Several concerns have made doctors cautious of accepting older donors. These include possibly higher perioperative and postoperative complication rates, due to an increase in comorbidity related to aging. Risk factors for renal and cardiovascular damage, such as hypertension and overweight, are more prevalent in the elderly. In concordance with the literature we do not report a difference in perioperative complication rate between younger and older donors (16,19–21). This may be the result of the selection process including donors with no or minor comorbidity only.
Furthermore, information regarding the long-term renal consequences of reduced renal mass in healthy humans has mainly come from studies of veterans who lost a kidney as a result of trauma (22). However, these veterans lost their kidney at relatively young age. GFR slowly declines over the years, with 5–10 mL/min per decade, leading to a further reduction of the residual capacity in donors (23). In accordance with the literature, our data indicate that after an initial drop in kidney function there is no accelerated decline after donation, neither in young donors, nor in older donors (20,24–25). None of the donations led to a GFR of less than 30 mL/min during follow-up, and the prevalence of hypertension was lower in comparison to the normal population. Proteinuria was rare in our study and did not differ between younger and older donors. Although isolated cases of renal failure have been described, no large study has shown evidence of progressive deterioration of renal function after live kidney donation (25–29). We would like to extrapolate this for the older donors: live donation alone will not lead to renal insufficiency.
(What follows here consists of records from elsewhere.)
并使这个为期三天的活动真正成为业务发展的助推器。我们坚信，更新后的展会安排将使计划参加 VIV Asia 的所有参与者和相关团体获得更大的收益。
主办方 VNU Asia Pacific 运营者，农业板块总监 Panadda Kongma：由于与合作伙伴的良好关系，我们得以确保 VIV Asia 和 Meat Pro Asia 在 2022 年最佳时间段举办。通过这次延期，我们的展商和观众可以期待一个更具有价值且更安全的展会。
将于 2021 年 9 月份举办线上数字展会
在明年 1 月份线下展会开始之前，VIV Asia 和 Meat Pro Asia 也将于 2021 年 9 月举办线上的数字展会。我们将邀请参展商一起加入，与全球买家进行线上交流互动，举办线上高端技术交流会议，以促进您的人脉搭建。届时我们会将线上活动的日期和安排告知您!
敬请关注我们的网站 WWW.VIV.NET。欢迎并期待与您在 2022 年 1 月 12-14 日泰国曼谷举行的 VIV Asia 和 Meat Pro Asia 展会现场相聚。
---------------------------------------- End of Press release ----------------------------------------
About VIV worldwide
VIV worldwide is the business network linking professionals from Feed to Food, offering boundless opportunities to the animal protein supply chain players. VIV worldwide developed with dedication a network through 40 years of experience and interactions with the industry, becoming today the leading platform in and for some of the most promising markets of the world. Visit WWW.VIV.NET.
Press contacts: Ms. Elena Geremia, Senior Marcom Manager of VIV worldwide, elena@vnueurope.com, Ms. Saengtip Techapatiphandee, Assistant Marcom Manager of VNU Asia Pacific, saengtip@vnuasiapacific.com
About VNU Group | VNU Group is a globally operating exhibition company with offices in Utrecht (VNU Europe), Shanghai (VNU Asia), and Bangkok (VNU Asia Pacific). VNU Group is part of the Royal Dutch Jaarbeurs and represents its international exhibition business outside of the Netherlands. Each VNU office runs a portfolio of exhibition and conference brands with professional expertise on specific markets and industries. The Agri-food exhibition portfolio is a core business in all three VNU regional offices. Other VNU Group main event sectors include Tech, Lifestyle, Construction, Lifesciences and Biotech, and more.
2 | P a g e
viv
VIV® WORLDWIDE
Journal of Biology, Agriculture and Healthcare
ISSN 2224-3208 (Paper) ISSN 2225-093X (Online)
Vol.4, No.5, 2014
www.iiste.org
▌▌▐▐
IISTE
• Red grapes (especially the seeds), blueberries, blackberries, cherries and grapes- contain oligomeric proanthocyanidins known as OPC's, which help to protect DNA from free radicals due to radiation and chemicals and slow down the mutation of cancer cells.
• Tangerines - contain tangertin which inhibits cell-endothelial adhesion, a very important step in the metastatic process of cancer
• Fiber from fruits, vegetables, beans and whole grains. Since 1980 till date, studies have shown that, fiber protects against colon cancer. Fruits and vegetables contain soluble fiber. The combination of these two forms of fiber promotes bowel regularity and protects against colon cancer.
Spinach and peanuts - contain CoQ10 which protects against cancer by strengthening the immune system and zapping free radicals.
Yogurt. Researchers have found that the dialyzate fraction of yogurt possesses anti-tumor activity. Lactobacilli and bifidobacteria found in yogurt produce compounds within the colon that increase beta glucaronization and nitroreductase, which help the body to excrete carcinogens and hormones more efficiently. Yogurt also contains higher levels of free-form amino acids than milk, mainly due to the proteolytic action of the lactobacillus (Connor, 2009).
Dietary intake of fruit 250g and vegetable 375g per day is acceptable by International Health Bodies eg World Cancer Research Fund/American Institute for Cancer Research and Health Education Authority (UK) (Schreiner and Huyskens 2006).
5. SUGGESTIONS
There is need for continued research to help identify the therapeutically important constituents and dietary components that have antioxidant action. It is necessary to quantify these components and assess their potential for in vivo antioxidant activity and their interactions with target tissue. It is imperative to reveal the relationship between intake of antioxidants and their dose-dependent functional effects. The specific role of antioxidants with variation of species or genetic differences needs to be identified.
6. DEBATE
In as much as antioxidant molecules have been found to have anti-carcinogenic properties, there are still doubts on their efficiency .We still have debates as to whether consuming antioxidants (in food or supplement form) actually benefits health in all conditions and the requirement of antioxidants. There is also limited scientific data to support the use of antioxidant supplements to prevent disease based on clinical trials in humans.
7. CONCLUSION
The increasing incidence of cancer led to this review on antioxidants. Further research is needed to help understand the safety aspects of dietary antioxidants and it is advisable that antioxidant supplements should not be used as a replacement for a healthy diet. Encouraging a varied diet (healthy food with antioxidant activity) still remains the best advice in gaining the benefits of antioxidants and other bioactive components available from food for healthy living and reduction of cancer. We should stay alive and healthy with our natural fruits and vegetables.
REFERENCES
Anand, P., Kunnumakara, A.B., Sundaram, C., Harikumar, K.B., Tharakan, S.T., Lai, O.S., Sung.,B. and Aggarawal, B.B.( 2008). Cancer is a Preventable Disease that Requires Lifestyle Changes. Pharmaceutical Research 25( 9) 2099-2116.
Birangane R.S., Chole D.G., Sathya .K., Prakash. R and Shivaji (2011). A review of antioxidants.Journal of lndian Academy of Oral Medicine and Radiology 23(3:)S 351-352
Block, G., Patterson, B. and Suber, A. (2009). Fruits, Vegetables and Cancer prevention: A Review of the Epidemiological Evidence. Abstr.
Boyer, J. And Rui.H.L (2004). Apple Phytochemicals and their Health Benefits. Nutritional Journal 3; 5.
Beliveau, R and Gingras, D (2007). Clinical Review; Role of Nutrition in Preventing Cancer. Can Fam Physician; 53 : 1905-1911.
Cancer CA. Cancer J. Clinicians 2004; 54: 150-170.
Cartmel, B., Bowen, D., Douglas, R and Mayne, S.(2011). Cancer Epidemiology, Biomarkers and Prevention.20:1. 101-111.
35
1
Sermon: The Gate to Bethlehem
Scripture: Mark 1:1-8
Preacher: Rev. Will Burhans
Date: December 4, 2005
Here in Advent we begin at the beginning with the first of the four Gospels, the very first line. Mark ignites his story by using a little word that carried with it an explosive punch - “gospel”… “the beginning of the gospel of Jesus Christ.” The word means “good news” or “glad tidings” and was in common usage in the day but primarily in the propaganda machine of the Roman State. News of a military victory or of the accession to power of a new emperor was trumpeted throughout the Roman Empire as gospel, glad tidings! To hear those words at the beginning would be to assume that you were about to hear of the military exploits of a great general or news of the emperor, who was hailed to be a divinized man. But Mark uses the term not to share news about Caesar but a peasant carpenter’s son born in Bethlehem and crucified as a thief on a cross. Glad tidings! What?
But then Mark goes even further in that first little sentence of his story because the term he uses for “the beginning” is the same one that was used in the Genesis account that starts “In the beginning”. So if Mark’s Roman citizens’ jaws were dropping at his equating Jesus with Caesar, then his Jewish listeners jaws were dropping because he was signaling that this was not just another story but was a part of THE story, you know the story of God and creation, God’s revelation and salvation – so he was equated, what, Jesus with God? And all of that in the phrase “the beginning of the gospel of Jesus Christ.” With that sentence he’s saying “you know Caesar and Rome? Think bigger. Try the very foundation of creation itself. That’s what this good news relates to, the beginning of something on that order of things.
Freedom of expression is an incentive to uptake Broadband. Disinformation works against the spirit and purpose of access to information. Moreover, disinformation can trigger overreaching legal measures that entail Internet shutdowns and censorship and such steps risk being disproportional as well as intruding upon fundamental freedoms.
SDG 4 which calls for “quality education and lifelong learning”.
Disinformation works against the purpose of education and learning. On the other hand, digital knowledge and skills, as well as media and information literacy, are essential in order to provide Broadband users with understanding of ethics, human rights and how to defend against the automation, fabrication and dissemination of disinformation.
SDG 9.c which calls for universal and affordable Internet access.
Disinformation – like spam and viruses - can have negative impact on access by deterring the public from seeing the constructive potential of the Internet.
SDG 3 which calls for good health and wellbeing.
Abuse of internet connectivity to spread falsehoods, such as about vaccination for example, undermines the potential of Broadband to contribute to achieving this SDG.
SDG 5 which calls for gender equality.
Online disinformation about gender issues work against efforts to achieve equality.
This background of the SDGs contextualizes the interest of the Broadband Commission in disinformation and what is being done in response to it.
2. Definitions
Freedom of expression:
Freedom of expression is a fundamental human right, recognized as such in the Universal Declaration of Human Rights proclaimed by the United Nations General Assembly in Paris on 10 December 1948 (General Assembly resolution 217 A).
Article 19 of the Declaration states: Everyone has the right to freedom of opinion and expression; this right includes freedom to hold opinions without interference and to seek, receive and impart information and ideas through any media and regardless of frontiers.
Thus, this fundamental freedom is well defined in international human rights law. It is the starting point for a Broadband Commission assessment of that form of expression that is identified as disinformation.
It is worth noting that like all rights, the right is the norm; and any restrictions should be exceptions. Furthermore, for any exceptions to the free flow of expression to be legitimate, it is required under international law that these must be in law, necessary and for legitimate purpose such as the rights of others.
Some worrisome reports have been published on whether renal function of the transplanted graft may be compromised due to older age of the donor. The association of older donor age, and higher rejection rates and unfavorable graft survival has been debated (9,30). We did not assess an association between higher age and lower graft survival in the multivariate analysis. This is in concordance with recent literature (9–10,12,31–34). However, higher donor BMI and higher mismatch-total were independently associated with shorter graft survival. The latter association has been reported in the literature (35). Others did report BMI as a risk factor for graft failure, but the precise underlying mechanisms are not known (36–38). Possibly, obesity-induced hyperfiltration and glomerular hypertension lead to renal damage and sclerosing glomerulopathy (38). However, from the perspective of the recipient, transplantation from an older donor or with a higher BMI is probably nearly always preferred to both dialysis and transplantation from a deceased donor (1–3).
Our study comprises a unique group, with a large group of older live kidney donors. We have described a cohort study with regular, yearly follow-up. One drawback is the time-frame of 13 years in which these donors are included. It should be noted that in this period there have been changes in all aspects of the live kidney donation and transplantation including a shift from related to unrelated donors, major changes in surgical technique and different immunosuppressive regimens in the recipient. Further follow-up is indicated to evaluate the outcome of this shift in the near future.
In conclusion, live kidney donation by older donors may be considered safe as morbidity of the operation is limited, GFR does not progressively decline, and graft-survival is acceptable. We encourage accepting carefully selected older donors in living kidney donation programs.
Disclosure
The authors of this manuscript have no conflicts of interest to disclose as described by the American Journal of Transplantation.
The authors have no conflict of interest.